J. Pers. Med. 2023, 13(6), 892; https://doi.org/10.3390/jpm13060892
by Catherine A. Carlson
Reviewer 1:
Reviewer 2: Anonymous
J. Pers. Med. 2023, 13(6), 892; https://doi.org/10.3390/jpm13060892
Submission received: 25 April 2023 / Revised: 18 May 2023 / Accepted: 23 May 2023 / Published: 25 May 2023
(This article belongs to the Special Issue Epilepsy: Pathogenesis, Treatment, and Precision Medicine)

Round 1

Reviewer 1 Report

The author presented an interesting and important topic. Before acceptance, the author should better describe her methods and how she chose the articles in this paper.

The discussion is written poorly. Half of the results could be copied into discussion sections.

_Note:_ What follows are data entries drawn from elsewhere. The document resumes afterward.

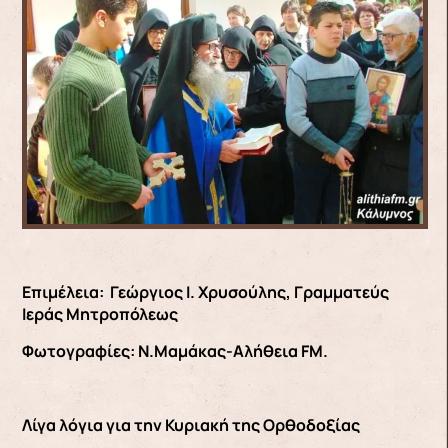
Επιμέλεια: Γεώργιος Ι. Χρυσούλης, Γραμματεύς
Ιεράς Μητροπόλεως
Φωτογραφίες: Ν.Μαμάκας-Αλήθεια FM.
Λίγα λόγια για την Κυριακή της Ορθοδοξίας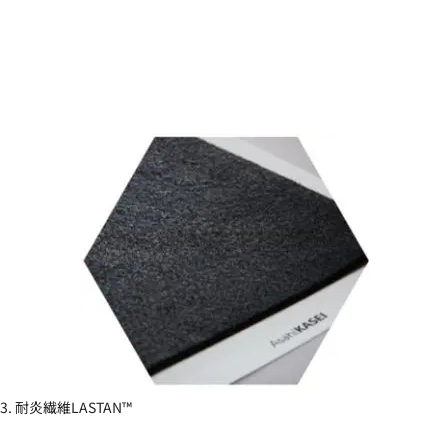
3. 耐炎繊維LASTAN™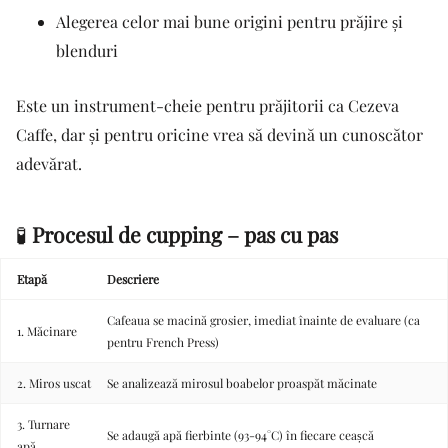
Alegerea celor mai bune origini pentru prăjire și
blenduri
Este un instrument-cheie pentru prăjitorii ca Cezeva
Caffe, dar și pentru oricine vrea să devină un cunoscător
adevărat.
🧪
Procesul de cupping – pas cu pas
Etapă
Descriere
Cafeaua se macină grosier, imediat înainte de evaluare (ca
1. Măcinare
pentru French Press)
2. Miros uscat
Se analizează mirosul boabelor proaspăt măcinate
3. Turnare
Se adaugă apă fierbinte (93-94°C) în fiecare ceașcă
apă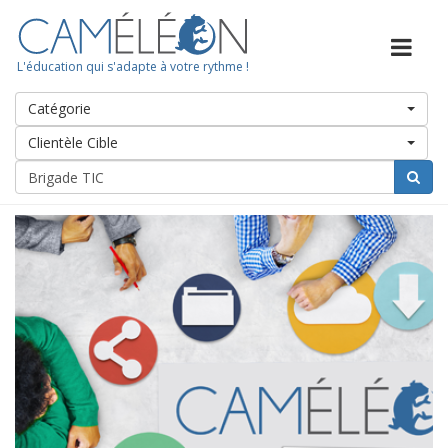
L'éducation qui s'adapte à votre rythme !
Catégorie
Clientèle Cible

There is also no conclusion.

Author Response

I revised the Materials and Methods section. It is much more specific and I believe adequately addresses the reviewers critique. 

I agree with the reviewers position and recommended combining the Results with the Discussion section.  I also added a Conclusion. 

Reviewer 2 Report

I agree with the Autor in pointing up that the lack of EEG abnormalities do not play an important role in the differential diagnosis  in epileptology . During intra and concomitant extracranial recordings, infact, the epilectic activity can be very rich in the cortex but not all present in the scalp EEG. The contrary it is also true: some electrical epileptiform abnormality, without clinical manifestation, can not justify the diagnosis of epilepsy. In the Conclusion of the paper I suggest not to enphasize directly the intracranial studies but to deepen the diagnosis, recording the episodes clinically end with surface EEG together with a psicopatological study.

Author Response

I am a psychiatric expert and diagnostician. This article is about the fallacious diagnostic practice that is misdiagnosing epilepsy as a conversion disorder, which is a psychiatric diagnosis. I am not a neurologist and cannot 'deepen the diagnosis' as requested by the reviewer.